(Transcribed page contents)
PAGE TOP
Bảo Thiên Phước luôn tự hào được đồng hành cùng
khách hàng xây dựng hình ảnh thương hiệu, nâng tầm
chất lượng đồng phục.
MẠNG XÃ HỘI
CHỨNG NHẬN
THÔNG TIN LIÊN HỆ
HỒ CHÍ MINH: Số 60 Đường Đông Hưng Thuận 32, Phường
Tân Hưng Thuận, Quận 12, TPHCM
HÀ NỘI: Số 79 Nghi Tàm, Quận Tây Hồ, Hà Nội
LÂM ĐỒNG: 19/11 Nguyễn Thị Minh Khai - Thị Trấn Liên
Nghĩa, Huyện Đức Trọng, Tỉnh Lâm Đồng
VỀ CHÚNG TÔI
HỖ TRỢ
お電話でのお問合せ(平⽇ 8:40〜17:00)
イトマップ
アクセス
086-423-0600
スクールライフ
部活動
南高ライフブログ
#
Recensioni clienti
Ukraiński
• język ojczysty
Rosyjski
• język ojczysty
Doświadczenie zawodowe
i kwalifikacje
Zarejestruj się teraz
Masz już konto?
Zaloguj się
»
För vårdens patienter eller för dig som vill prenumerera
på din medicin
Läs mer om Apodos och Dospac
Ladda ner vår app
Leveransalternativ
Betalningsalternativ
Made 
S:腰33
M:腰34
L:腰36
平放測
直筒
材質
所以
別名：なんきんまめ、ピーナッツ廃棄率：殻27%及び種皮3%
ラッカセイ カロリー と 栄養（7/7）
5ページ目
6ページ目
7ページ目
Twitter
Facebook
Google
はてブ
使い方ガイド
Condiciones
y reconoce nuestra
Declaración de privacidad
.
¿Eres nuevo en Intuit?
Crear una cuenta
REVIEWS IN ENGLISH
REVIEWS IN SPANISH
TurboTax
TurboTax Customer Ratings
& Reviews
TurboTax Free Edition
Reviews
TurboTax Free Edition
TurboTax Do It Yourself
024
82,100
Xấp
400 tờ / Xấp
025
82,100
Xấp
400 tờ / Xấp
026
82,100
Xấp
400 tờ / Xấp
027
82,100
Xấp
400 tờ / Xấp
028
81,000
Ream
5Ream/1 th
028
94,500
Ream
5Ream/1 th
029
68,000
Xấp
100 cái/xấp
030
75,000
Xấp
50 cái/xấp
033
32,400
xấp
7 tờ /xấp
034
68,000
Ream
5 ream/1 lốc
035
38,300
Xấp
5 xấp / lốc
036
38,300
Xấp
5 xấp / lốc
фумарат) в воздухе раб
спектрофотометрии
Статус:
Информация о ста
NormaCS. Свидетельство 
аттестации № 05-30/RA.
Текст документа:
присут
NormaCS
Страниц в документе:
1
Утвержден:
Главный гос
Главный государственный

### TO DO
Up to and including the line with "HÀ NỘI: Số 79 Nghi Tàm, Quận Tây Hồ, Hà Nội", print every line of the records from the start.

### SOLVED EXERCISE
PAGE TOP
Bảo Thiên Phước luôn tự hào được đồng hành cùng
khách hàng xây dựng hình ảnh thương hiệu, nâng tầm
chất lượng đồng phục.
MẠNG XÃ HỘI
CHỨNG NHẬN
THÔNG TIN LIÊN HỆ
HỒ CHÍ MINH: Số 60 Đường Đông Hưng Thuận 32, Phường
Tân Hưng Thuận, Quận 12, TPHCM
HÀ NỘI: Số 79 Nghi Tàm, Quận Tây Hồ, Hà Nội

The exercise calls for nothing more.